Open your Bibles to Luke 2 and get ready to have some church with me. Read Luke 2:1-20.

This is the story of the events that took place before the birth of the Messiah who had been prophesied since the beginning of the Story of God in Genesis 3:15. The shepherds were watching these sheep at night and the sky opened with light. Suddenly there is a host of angels proclaiming “The Savior has been born in Bethlehem!”

These shepherds were special. A scholar named Alfred Edersheim first shed light on this last century, and other commentators since, but it is rarely shared in Christmas sermons today. Many of you know believers of God brought animal sacrifices to the temple before the time of Jesus. So at the time of Luke 2 (Jesus’ birth) this practice was still going on. They brought sheep, doves, goats, cows…to the temple to pay for sins committed the previous week. But you couldn’t bring just any sheep, goat or animal. They had to be your best. Unspotted. Unblemished. The sacrifices made were a substitute, a reminder, that one day the prophesied Messiah would be beaten and killed for their sins, once and for all.

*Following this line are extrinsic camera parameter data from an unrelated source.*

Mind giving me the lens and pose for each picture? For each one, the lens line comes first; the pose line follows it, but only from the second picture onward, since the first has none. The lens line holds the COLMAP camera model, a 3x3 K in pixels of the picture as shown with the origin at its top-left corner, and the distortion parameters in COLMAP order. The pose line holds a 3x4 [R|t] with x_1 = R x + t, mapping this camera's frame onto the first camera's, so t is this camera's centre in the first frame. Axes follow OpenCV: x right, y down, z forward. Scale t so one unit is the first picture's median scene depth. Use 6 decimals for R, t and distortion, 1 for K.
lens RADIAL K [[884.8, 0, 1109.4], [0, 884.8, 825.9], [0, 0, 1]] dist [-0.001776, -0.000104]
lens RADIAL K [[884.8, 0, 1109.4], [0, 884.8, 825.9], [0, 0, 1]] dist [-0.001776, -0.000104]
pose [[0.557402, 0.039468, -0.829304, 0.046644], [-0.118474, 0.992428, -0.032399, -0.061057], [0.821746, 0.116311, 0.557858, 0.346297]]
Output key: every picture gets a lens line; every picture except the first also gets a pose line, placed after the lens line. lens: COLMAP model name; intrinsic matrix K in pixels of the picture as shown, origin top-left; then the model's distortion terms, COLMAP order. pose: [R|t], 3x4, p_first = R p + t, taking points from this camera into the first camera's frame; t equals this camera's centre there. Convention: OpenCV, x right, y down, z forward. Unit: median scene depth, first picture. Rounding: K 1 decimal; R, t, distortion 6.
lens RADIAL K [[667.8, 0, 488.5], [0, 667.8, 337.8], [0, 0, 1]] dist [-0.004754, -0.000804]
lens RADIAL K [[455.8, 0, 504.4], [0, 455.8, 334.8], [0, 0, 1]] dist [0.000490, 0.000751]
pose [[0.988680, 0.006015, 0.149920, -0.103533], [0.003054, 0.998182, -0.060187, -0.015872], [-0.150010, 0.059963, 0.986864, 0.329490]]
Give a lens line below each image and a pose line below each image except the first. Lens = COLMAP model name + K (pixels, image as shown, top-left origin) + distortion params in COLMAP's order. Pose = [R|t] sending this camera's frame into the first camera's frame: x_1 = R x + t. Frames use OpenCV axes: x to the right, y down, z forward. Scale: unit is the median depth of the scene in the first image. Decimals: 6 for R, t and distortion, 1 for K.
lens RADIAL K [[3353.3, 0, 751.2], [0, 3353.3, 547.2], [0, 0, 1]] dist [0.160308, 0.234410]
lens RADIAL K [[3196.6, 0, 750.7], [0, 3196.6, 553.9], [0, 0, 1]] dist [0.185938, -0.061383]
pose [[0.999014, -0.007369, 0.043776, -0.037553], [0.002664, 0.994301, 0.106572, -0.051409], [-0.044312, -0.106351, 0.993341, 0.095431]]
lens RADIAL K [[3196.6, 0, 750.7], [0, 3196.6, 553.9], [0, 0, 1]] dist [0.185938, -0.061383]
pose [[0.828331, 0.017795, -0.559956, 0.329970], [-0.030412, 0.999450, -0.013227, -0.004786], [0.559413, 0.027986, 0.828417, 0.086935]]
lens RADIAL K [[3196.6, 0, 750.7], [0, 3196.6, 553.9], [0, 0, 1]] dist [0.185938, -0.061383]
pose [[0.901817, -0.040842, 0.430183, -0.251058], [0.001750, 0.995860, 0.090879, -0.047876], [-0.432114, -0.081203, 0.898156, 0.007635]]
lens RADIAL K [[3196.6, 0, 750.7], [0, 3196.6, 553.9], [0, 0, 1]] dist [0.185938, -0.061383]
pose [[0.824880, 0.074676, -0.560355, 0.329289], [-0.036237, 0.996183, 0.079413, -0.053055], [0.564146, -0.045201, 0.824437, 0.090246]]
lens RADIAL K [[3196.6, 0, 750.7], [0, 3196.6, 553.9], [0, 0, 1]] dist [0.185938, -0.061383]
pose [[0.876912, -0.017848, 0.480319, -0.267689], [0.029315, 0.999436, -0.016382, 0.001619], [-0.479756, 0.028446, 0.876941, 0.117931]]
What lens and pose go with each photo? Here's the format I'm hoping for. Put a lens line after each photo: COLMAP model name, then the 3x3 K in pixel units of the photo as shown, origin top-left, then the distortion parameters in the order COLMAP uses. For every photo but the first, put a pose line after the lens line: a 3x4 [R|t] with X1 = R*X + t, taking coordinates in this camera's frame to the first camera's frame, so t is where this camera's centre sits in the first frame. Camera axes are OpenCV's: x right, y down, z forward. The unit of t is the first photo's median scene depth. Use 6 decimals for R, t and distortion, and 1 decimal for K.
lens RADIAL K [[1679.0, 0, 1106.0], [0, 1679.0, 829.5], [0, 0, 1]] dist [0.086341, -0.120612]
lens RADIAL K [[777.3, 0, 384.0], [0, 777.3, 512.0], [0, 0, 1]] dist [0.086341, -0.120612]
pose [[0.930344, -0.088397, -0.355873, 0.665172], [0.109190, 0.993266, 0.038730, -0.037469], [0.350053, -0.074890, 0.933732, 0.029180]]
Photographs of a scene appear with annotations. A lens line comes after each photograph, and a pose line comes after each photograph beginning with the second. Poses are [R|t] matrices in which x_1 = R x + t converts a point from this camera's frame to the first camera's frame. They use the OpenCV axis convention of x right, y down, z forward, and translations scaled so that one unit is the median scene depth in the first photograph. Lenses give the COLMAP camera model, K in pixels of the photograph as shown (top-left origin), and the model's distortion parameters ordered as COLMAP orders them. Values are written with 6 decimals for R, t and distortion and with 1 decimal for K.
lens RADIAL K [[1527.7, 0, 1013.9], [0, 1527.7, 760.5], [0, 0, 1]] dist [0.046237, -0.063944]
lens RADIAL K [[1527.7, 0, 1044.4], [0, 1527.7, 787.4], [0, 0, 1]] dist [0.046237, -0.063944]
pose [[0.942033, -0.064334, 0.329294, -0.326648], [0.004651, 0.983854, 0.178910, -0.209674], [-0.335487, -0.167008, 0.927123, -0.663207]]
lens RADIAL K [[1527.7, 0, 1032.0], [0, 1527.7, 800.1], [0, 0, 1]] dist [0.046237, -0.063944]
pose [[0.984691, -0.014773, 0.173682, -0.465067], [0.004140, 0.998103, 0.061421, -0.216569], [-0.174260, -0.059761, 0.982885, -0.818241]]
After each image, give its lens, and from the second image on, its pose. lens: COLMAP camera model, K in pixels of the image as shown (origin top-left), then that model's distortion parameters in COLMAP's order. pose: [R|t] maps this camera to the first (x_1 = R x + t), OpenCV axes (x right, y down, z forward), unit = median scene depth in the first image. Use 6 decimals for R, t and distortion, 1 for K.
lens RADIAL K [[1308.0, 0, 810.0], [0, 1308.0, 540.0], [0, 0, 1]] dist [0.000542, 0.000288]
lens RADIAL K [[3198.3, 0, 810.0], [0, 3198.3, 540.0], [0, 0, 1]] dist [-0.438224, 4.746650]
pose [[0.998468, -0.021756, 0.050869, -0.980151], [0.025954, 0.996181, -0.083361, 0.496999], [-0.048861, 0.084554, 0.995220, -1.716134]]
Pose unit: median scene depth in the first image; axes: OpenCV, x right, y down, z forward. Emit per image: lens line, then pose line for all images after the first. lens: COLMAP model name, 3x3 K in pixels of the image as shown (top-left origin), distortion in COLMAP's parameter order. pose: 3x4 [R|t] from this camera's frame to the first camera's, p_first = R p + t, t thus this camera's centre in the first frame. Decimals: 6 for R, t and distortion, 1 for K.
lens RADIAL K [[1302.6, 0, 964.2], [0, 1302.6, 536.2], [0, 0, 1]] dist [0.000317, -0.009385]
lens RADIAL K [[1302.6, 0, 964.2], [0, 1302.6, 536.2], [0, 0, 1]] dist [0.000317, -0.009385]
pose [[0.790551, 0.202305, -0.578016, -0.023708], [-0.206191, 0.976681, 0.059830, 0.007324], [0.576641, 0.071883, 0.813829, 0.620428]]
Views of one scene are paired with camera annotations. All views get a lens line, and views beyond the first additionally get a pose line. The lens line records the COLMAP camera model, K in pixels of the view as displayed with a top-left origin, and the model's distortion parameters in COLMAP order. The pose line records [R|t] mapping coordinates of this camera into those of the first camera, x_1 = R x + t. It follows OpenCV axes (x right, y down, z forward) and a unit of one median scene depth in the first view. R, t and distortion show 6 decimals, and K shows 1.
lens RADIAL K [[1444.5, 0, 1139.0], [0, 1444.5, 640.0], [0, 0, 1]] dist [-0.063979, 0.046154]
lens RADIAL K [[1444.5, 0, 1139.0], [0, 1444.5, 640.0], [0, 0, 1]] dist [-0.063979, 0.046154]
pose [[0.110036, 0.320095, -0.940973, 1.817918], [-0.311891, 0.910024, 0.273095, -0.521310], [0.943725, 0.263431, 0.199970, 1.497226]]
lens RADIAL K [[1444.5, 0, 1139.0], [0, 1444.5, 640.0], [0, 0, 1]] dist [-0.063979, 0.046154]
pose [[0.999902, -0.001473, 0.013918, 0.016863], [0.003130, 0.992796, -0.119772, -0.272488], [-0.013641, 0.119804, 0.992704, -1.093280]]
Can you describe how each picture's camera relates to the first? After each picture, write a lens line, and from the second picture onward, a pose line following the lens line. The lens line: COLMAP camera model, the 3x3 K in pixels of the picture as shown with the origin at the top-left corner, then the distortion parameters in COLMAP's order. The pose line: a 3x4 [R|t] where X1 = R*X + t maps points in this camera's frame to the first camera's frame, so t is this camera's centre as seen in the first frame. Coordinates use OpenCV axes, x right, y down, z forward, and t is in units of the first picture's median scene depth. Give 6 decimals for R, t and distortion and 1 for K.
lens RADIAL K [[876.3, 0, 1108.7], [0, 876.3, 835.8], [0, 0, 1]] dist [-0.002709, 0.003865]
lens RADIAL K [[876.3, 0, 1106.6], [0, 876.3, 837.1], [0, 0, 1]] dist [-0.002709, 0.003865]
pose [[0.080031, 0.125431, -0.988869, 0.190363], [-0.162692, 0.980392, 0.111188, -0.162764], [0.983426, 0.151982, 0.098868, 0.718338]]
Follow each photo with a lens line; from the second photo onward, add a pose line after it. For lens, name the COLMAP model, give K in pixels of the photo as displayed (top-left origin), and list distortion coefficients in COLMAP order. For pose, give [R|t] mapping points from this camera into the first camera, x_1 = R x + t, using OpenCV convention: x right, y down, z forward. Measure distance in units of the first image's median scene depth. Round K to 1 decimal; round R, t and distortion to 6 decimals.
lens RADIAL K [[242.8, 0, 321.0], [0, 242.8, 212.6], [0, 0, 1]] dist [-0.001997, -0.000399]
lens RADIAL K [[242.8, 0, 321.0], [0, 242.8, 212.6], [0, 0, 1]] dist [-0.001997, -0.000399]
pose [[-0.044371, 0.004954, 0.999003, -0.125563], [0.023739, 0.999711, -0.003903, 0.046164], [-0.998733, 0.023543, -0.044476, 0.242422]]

Three things you need to know.

First, since some came from far away, they couldn’t bring their animals. Merchants were waiting at the temple to sell animals to these distant travelers.

Second, you didnt watch sheep at night. Shepherds would graze their sheep during the day so they could see wolves and other predators coming to pick off their sheep. They brought them into pens at night for protection. But here these shepherds are watching their flock at night! Why? These sheep were the sheep for temple sacrifice. They were not only unblemished, but they had to stay out at all hours exposed to predators to be worthy of sacrifice. The sheep these men were watching were the sheep prepared for temple sacrifice.

Third, shepherds were already looked down upon. It was a lowly job. You smelled. People didnt want to be around you. But these men were asked to keep the sheep full time and in shifts. Somebody had to do it. It was likely a group of 8 who would sleep on rotation in the watch towers (like “tree stands” for hunters today). The religious leaders (not God) put a restriction on these men because they kept the sheep prepared for temple sacrifice, they were not allowed to bring any kind of sacrifice at all to the temple. They had never made a sacrifice for their sins at the temple because they were “the most unworthy of Shepherds.”

This means these shepherds did not know their status with God. Others could bring their animal sacrifice in, and even buy the sheep these men had watched, but they themselves were not allowed to sacrifice because of a rule the religious leaders had instituted. Surely this all loving God would not condemn these men, but after all, God did require animal sacrifice for the atonement of sins. “So what is our status with God?”

It was to these very men God made the first announcement the Messiah had been born, saying “….peace to men on Earth, on whom his favor rests.” God’s answer? “You are worried about where you sit with me? I want you to be the first to know my favor is upon you shepherds, and to all men. Peace can come to your hearts.”

This wasn’t coincidence that God allowed the announcement of the Saviors birth to come first to them.
Now the favor of God is with men. Emmanuel, “God with us.” He came and dwelt among us to be the final and full sacrifice, so that every person who believes in Him for the penalty of their sins will not have to worry about their status with God (peace).

As you enjoy your church’s Christmas eve service, as you listen to the radio’s Christmas music, as you read the Christmas story with your family Christmas eve night, relax. Your status with God is known. Jesus’ sacrifice means your sins are paid for (past, present, future). God looks at you and sees the perfection of his Son and his eyes are filled with Love for you. Romans 8:1, There is now no condemnation for those who are in Christ Jesus. All worry and stress is over, You can have peace.

Jesus is the central character in the Story of God. All salvation to Old Testament believers was given by faith in his future sacrifice, all salvation to believers since his coming is given by faith in his past sacrifice. Christmas is the season that celebrates the birth of the Savior of the Story of God, which you are very much a part of.